Algumas empresas de tecnologia se envolveram. A Adobe, fabricante do Photoshop, apresentou uma proposta que está chamando a Lei JUSTA para criar um direito federal contra a representação por IA. A empresa argumenta que, embora esteja no negócio de vender ferramentas de IA como parte do seu software criativo, tem interesse em garantir que os seus clientes possam continuar a colher os frutos do seu próprio trabalho.
“A preocupação que você tem como criador é que a IA irá substituir seu sustento econômico porque está treinando seu trabalho”, disse Dana Rao, consultora geral e diretora de confiança da Adobe. “Essa é a angústia existencial que você sente na comunidade. E o que dizemos na Adobe é que sempre forneceremos a melhor tecnologia do mundo aos nossos criadores [but that] acreditamos na inovação responsável.”
Alguns legisladores dos EUA estão a trabalhar em propostas para resolver a questão. No ano passado, um grupo bipartidário de senadores divulgou um projeto de discussão do Lei SEM FALSIFICAÇÕES, um projeto de lei destinado a proteger os criadores.

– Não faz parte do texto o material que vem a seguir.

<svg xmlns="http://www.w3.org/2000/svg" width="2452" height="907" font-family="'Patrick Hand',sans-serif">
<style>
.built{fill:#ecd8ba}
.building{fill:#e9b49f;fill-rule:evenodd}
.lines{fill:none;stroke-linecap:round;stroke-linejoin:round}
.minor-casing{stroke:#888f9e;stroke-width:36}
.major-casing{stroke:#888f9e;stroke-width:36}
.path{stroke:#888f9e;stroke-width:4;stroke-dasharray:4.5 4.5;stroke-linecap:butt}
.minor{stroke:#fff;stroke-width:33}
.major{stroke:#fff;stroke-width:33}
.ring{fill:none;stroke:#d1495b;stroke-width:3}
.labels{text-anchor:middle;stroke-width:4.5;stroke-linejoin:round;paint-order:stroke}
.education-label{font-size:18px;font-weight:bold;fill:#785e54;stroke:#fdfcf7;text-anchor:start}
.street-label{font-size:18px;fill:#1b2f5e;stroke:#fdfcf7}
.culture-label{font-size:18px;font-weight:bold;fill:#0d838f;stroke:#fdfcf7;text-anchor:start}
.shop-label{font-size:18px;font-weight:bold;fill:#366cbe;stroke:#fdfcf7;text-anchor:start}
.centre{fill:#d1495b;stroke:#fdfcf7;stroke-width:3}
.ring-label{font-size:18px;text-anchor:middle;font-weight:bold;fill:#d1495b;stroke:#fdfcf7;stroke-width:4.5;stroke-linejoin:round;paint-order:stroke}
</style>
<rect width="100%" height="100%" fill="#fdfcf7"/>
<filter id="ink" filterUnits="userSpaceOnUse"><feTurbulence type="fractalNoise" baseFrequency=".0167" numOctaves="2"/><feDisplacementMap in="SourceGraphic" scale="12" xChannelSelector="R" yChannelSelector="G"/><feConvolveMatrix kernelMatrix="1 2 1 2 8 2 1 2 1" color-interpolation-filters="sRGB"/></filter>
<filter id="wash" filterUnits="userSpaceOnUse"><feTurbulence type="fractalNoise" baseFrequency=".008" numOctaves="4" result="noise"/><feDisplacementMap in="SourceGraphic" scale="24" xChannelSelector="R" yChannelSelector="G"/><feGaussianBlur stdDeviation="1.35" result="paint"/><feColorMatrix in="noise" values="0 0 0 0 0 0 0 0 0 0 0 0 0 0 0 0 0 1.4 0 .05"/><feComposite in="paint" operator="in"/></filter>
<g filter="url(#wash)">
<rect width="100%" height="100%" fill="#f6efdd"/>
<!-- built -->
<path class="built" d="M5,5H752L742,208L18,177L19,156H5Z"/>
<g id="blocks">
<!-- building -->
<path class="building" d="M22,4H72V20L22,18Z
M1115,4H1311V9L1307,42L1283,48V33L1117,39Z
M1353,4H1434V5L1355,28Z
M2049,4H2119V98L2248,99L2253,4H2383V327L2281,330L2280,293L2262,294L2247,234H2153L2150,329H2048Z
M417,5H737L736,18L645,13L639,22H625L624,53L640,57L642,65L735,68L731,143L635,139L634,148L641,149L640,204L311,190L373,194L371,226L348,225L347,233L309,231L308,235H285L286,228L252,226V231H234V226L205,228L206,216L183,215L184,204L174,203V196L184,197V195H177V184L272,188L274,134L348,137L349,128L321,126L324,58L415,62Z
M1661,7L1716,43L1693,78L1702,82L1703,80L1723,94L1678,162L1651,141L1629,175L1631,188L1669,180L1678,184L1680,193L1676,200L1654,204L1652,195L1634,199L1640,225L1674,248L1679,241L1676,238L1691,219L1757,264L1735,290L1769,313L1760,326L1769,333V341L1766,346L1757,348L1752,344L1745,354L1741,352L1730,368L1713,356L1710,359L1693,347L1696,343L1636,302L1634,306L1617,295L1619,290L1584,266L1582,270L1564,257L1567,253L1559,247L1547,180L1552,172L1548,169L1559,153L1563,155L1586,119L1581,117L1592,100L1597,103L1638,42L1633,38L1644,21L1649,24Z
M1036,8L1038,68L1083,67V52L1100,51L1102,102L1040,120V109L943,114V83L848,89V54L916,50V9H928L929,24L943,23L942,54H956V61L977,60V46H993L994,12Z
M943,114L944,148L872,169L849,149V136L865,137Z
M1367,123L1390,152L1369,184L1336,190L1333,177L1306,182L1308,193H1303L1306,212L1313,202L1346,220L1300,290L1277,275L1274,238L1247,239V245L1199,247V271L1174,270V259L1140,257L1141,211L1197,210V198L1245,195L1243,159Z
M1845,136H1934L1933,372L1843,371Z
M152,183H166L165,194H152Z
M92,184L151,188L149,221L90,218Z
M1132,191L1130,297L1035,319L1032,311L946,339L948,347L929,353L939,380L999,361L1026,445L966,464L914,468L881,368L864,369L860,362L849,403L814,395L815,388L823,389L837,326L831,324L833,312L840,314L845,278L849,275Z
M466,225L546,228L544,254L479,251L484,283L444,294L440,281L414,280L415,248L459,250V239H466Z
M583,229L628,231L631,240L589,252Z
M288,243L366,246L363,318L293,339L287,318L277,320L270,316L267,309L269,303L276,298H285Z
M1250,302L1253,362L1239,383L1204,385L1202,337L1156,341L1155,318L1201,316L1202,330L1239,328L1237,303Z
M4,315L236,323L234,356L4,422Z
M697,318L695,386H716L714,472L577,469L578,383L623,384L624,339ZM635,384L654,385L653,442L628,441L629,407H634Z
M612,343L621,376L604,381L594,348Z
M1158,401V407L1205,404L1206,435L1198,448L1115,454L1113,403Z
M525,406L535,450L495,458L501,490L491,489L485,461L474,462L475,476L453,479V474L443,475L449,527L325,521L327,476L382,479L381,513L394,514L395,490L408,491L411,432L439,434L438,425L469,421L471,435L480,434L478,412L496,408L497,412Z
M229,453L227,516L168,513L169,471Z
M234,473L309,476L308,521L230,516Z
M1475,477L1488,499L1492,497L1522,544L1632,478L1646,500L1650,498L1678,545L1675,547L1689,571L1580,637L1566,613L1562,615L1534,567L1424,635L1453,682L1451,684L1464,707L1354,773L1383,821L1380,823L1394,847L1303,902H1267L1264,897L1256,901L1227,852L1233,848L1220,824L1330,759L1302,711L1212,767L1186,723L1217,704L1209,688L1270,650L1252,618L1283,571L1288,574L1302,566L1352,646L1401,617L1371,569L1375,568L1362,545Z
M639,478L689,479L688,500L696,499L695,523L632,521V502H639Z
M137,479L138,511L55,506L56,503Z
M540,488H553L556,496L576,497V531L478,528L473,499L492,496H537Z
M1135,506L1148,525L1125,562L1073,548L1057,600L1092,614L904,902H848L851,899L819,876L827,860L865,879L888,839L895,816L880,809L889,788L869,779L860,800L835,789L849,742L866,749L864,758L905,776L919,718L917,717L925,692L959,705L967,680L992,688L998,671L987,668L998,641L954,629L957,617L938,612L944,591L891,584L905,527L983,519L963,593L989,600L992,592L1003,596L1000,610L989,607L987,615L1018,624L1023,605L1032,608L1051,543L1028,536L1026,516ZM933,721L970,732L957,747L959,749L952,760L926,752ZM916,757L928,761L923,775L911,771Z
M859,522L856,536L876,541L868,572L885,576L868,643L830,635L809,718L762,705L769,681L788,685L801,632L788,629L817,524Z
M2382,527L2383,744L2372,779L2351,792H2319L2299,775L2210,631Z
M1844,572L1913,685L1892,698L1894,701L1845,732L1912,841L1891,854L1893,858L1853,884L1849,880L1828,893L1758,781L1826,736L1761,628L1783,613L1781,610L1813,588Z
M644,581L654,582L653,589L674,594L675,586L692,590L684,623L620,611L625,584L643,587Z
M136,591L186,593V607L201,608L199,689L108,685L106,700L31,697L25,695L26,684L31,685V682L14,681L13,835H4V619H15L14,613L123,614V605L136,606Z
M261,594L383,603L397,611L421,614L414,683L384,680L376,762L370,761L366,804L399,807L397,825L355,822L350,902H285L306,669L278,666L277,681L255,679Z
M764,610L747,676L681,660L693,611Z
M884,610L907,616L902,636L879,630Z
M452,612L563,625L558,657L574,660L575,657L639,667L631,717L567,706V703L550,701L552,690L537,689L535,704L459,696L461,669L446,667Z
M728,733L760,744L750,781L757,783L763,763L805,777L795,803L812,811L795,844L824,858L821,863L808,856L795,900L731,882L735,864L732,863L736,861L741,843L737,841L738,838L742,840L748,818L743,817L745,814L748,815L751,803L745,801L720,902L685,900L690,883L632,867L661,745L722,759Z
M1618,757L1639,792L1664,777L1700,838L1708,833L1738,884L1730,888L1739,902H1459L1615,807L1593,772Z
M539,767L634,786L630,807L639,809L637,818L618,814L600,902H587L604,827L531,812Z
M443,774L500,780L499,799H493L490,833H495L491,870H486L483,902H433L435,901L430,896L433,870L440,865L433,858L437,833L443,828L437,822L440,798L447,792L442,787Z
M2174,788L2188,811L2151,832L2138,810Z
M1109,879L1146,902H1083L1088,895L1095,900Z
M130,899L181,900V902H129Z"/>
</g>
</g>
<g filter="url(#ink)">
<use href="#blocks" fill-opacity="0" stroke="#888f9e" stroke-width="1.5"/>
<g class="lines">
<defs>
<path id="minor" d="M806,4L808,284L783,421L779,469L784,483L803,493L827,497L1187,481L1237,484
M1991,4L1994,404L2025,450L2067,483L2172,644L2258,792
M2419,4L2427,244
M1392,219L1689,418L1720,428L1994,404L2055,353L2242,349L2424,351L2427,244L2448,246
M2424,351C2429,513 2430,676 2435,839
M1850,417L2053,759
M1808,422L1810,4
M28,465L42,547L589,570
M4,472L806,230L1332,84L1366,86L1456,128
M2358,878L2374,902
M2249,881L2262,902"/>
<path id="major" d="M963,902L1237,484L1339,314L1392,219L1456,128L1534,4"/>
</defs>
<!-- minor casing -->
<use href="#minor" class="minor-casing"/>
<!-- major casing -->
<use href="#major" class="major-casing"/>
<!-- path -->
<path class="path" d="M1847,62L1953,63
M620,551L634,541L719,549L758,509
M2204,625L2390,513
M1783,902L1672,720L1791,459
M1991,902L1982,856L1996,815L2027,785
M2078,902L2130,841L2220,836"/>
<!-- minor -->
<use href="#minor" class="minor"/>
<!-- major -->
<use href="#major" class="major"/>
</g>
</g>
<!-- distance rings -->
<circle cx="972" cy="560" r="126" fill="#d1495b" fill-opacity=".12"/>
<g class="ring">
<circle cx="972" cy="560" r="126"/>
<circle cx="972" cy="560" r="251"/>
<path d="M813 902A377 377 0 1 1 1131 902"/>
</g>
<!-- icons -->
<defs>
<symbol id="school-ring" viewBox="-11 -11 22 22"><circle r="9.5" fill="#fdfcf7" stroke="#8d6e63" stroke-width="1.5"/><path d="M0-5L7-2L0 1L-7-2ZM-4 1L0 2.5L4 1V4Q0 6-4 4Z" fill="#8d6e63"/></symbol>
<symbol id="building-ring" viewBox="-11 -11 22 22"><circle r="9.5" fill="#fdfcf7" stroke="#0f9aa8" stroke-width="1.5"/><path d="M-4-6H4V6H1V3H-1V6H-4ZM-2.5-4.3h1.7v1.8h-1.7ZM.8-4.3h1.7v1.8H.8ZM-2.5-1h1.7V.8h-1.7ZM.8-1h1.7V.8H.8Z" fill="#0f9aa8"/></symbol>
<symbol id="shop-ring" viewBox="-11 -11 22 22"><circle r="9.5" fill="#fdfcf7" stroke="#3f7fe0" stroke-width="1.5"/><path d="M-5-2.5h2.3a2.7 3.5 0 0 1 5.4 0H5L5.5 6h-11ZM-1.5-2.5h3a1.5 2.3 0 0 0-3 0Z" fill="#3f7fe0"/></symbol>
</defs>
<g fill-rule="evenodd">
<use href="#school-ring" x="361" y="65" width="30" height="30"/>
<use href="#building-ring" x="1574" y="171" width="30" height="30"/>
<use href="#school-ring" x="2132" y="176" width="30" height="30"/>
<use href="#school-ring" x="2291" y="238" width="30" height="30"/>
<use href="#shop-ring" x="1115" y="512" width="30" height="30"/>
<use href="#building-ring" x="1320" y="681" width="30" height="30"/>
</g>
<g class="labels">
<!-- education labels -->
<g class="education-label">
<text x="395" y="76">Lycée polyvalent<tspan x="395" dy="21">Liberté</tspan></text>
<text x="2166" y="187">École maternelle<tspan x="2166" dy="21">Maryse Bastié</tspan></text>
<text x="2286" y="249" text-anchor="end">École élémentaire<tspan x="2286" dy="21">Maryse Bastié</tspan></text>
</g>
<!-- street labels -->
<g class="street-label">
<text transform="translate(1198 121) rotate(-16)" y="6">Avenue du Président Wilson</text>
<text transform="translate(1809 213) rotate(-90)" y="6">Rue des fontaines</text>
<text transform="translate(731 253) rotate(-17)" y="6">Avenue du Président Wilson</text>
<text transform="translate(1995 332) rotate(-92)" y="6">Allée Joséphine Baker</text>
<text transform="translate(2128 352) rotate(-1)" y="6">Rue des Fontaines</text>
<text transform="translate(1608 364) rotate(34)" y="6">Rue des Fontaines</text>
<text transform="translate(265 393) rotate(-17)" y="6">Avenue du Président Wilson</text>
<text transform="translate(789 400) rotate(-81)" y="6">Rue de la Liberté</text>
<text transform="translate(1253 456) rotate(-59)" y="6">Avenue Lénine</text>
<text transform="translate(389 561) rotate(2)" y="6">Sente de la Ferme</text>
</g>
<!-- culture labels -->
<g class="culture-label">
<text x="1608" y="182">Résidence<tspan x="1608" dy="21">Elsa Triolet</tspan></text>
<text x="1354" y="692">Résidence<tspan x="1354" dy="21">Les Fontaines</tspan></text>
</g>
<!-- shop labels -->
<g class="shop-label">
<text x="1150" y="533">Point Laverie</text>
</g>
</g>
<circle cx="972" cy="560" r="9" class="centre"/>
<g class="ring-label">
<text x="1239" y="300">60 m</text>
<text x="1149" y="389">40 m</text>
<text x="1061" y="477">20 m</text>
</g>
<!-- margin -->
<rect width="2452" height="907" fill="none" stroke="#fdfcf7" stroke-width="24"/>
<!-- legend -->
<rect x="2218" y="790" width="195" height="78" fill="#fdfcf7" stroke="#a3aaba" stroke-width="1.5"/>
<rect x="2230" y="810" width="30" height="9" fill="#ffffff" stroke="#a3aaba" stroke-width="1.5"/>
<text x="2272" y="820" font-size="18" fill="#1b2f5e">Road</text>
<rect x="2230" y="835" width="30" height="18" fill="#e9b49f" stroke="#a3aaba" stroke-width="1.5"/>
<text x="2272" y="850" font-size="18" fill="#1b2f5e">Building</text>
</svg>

Outro projeto de lei, na Câmara, é conhecido como Nenhuma Lei de Fraude de IA.
Mas grupos de direitos digitais e acadêmicos alertaram que a legislação está longe de ser perfeita, deixando lacunas em algumas áreas, ao mesmo tempo que cria potenciais consequências não intencionais noutras.
Abundam as questões sobre a protecção da liberdade de expressão, tais como a capacidade de as pessoas utilizarem as imagens de outras pessoas para fins educativos ou outros fins não comerciais, bem como os direitos à imagem de uma pessoa após a morte – importante na recriação de actores mortos em filmes ou música, o que poderia prejudicar os artistas vivos, de acordo com Jennifer Rothman, especialista em propriedade intelectual e professora de direito na Universidade da Pensilvânia.

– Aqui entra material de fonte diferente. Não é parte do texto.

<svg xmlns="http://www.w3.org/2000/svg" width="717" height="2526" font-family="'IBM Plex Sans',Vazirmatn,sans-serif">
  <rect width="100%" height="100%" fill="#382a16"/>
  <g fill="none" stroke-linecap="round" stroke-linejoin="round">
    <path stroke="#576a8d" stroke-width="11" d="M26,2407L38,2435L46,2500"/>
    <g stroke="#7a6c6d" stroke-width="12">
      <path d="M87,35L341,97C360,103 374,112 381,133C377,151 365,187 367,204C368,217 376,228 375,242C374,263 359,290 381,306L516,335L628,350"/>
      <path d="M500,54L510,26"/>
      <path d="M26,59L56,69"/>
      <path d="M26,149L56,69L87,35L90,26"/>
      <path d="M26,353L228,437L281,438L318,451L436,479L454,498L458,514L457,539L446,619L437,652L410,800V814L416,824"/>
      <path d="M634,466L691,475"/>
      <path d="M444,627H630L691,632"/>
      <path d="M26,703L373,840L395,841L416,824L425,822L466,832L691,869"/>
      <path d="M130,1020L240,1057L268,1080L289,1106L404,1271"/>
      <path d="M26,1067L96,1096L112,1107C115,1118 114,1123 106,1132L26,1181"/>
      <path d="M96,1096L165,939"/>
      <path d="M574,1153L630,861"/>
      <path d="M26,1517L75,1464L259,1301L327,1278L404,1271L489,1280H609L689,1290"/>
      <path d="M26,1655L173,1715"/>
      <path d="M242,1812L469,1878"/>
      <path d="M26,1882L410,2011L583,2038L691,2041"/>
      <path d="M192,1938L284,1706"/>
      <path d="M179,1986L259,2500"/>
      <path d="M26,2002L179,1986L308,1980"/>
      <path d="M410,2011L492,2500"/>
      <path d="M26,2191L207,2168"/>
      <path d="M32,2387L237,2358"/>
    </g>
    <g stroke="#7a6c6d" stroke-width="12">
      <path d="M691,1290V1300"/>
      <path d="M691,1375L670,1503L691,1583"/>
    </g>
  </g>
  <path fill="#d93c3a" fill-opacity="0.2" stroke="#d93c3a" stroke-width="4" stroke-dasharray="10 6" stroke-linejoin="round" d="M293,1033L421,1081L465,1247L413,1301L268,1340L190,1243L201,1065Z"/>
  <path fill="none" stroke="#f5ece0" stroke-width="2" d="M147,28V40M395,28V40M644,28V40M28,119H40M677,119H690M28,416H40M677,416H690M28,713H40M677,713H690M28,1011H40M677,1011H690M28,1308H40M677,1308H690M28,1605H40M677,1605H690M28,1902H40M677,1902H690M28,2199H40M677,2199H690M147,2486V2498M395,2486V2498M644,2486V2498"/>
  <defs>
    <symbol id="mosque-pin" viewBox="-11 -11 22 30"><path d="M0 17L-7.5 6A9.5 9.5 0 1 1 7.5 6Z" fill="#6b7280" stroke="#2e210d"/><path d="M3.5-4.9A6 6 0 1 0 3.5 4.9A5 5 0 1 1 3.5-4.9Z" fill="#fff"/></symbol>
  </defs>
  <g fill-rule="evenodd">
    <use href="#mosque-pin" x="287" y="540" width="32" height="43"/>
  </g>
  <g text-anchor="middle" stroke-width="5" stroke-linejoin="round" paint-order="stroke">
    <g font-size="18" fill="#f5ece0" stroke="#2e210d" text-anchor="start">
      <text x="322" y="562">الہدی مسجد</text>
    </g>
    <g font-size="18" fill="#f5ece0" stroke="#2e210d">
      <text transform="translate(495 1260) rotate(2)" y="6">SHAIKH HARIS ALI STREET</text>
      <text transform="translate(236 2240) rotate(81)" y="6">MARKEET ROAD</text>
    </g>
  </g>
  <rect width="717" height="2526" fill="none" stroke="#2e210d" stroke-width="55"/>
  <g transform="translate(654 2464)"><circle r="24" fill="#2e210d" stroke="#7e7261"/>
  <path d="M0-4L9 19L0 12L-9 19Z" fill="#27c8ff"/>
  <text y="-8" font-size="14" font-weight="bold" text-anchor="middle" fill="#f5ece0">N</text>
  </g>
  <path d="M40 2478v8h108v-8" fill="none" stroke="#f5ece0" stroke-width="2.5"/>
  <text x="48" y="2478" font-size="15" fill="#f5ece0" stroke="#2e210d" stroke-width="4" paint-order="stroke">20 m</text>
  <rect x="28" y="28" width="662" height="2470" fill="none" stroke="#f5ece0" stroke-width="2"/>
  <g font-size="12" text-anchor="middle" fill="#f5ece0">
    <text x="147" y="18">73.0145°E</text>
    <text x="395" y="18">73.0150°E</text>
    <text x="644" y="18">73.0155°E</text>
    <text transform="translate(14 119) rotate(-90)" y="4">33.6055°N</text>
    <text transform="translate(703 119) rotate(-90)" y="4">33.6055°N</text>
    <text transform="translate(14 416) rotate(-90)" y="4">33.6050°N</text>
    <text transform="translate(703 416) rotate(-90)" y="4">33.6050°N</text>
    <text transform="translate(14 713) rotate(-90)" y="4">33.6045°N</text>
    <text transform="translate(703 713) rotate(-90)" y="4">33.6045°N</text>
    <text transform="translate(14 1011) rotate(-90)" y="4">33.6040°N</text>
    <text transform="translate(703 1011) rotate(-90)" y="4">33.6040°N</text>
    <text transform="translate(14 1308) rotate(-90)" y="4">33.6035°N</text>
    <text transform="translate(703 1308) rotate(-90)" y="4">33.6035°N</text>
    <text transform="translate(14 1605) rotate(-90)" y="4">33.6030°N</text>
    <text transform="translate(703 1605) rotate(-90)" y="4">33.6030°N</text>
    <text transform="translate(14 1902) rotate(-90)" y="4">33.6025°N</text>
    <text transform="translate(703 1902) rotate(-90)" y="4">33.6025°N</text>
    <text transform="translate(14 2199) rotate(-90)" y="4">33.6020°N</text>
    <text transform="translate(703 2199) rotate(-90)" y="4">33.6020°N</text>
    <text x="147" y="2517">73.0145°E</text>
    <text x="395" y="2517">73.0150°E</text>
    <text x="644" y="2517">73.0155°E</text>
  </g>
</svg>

“Isso abre a porta para as gravadoras criarem de forma barata performances geradas por IA, inclusive de celebridades mortas, e explorarem essa opção lucrativa em vez de performances mais caras de seres humanos vivos”, escreveu Rothman em um post de blog em outubro sobre a Lei NO FAKES.
O debate sobre os direitos de publicidade no Congresso faz parte de um esforço muito mais amplo dos legisladores para lutar contra a IA, um esforço que provavelmente não será resolvido tão cedo – e que reflecte a complexidade das questões em jogo.